The new Prescan Threshold property available to 'Labelset-Based classification resolves this by only running Label Sets that are likely to succeed, not every one on each document. Prescan Threshold determines this based on word statistics. A minimum percent of Label Set words must be present on the document to be considered for classification. This has been demonstrated to speed up classification up to 15x what it was without a Prescan Threshold. This extends the Labelset-Based classification method to Content Models with thousands of Document Types.

New "Summary" Tabs

There are new and improved "Summary" tabs on Data Models, Data Elements, and Document Types in the web client. These summaries give Grooper Design users useful "at a glance" information about these objects in your Content Models. Furthermore, these summaries have helpful links to associated objects, allowing for quicker navigation through complicated Content Models with large numbers of Data Elements and Document Types.


Data Model "Summary" tabs now list all expressions configured for any Data Element configured with an expression (Default Value, Calculated Value, Is Required, etc.)

  • Clicking on a listed Data Element will take you directly to that element in the Data Model.

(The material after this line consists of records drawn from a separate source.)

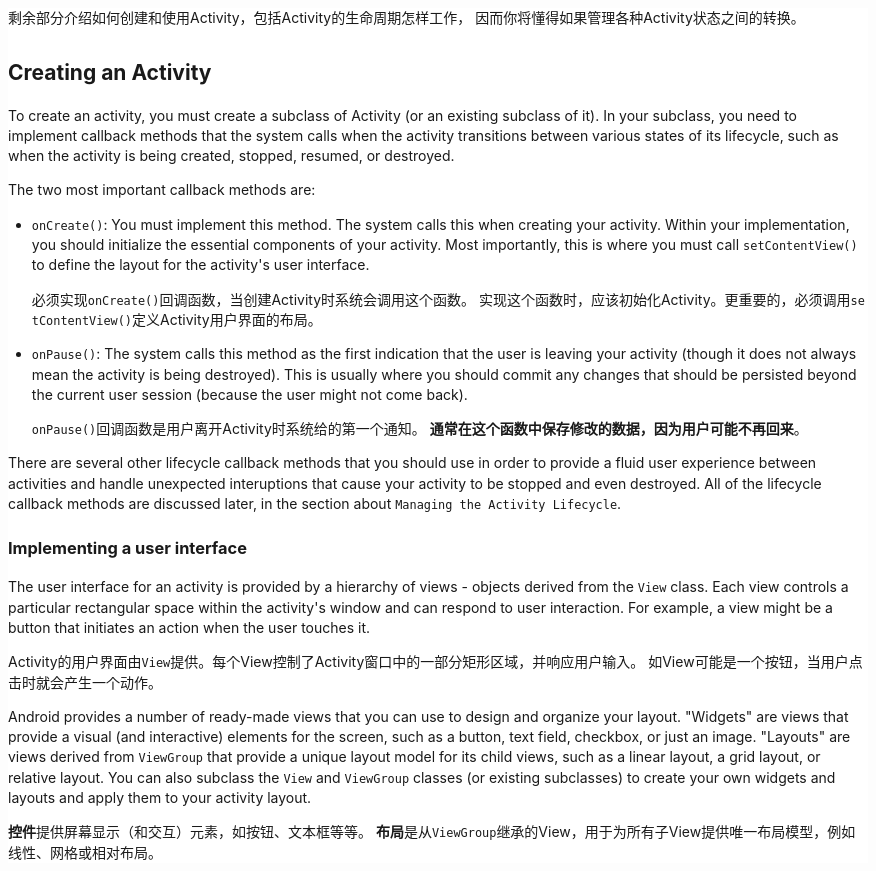 剩余部分介绍如何创建和使用Activity，包括Activity的生命周期怎样工作，
因而你将懂得如果管理各种Activity状态之间的转换。

## Creating an Activity

To create an activity, you must create a subclass of Activity (or an existing subclass of it). 
In your subclass, you need to implement callback methods that the system calls 
when the activity transitions between various states of its lifecycle, 
such as when the activity is being created, stopped, resumed, or destroyed. 

The two most important callback methods are:
- `onCreate()`: You must implement this method. The system calls this when creating your activity. 
    Within your implementation, you should initialize the essential components of your activity. 
    Most importantly, this is where you must call `setContentView()` to 
    define the layout for the activity's user interface.

    必须实现`onCreate()`回调函数，当创建Activity时系统会调用这个函数。
    实现这个函数时，应该初始化Activity。更重要的，必须调用`setContentView()`定义Activity用户界面的布局。

- `onPause()`: The system calls this method as the first indication that the user 
    is leaving your activity (though it does not always mean the activity is being destroyed). 
    This is usually where you should commit any changes that should be persisted 
    beyond the current user session (because the user might not come back).

    `onPause()`回调函数是用户离开Activity时系统给的第一个通知。
    **通常在这个函数中保存修改的数据，因为用户可能不再回来**。

There are several other lifecycle callback methods that you should use 
in order to provide a fluid user experience between activities 
and handle unexpected interuptions that cause your activity to be stopped and even destroyed. 
All of the lifecycle callback methods are discussed later, in the section about `Managing the Activity Lifecycle`.

### Implementing a user interface

The user interface for an activity is provided by a hierarchy of views - objects derived from the `View` class. 
Each view controls a particular rectangular space within the activity's window 
and can respond to user interaction.
For example, a view might be a button that initiates an action when the user touches it.

Activity的用户界面由`View`提供。每个View控制了Activity窗口中的一部分矩形区域，并响应用户输入。
如View可能是一个按钮，当用户点击时就会产生一个动作。

Android provides a number of ready-made views that you can use to design and organize your layout. 
"Widgets" are views that provide a visual (and interactive) elements for the screen, 
such as a button, text field, checkbox, or just an image. 
"Layouts" are views derived from `ViewGroup` that provide a unique layout model for its child views, 
such as a linear layout, a grid layout, or relative layout. 
You can also subclass the `View` and `ViewGroup` classes (or existing subclasses) 
to create your own widgets and layouts and apply them to your activity layout.

**控件**提供屏幕显示（和交互）元素，如按钮、文本框等等。
**布局**是从`ViewGroup`继承的View，用于为所有子View提供唯一布局模型，例如线性、网格或相对布局。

Data Element "Summary" tabs also list any configured expressions for the selected element. This summary also lists any Document Types configured with overrides for the selected element.

  • Clicking on a listed Document Type will take you directly to the Document Type.

Document Type "Summary" tabs also have an "Overrides" section, listing all Data Elements being overridden for the selected Document Type.

  • Clicking on a listed Data Element will take you directly to that element.

Batch Management & Review Enhancements

"FIFO" Batch Priority

Traditionally in Grooper, Batches are created with a set priority (between "1" and "5"). When all Batches have the same priority, processing can bottleneck around processor intensive activities. This can cause situations where the first Batch that was imported isn't necessarily the first Batch to finish processing or get to a Review step first.

Batches can now be processed with a "First In, First Out" priority in Grooper. Import Providers have a new Batch Creation option called Increment Priority. Turning this property on increments each Batch's priority by "1" each time a new Batch is created. This causes each Batch to fully run through a Batch Process before the next is started.

Please note! This functionality is intended for large user-directed imports, not Batch imports directed by an Import Watcher service.

Dynamic Value Lists

Review Improvments

  • Swap panes
  • Horizontal/Vertical view toggle
  • Double-click capture (alternative to rubberband OCR)
  • Data Grid zoom in/zoom out
  • Sticky field support in web client
  • Display labels (Use “\auto” to use labels in Label Sets!)

Misc Other Changes

The Labeled Value extractor can now function without a Value Extractor configured whether using Label Sets or not.

  • Previously, this functionality was only accessible if the extractor's label was collected via the Labeling Behavior.
  • Be aware, how the extractor collects results without a configured Value Extractor is very different from the extractor's typical logic. It is intended as a "dumbed down" way of collecting the most simplest of data in the most simplest of layouts.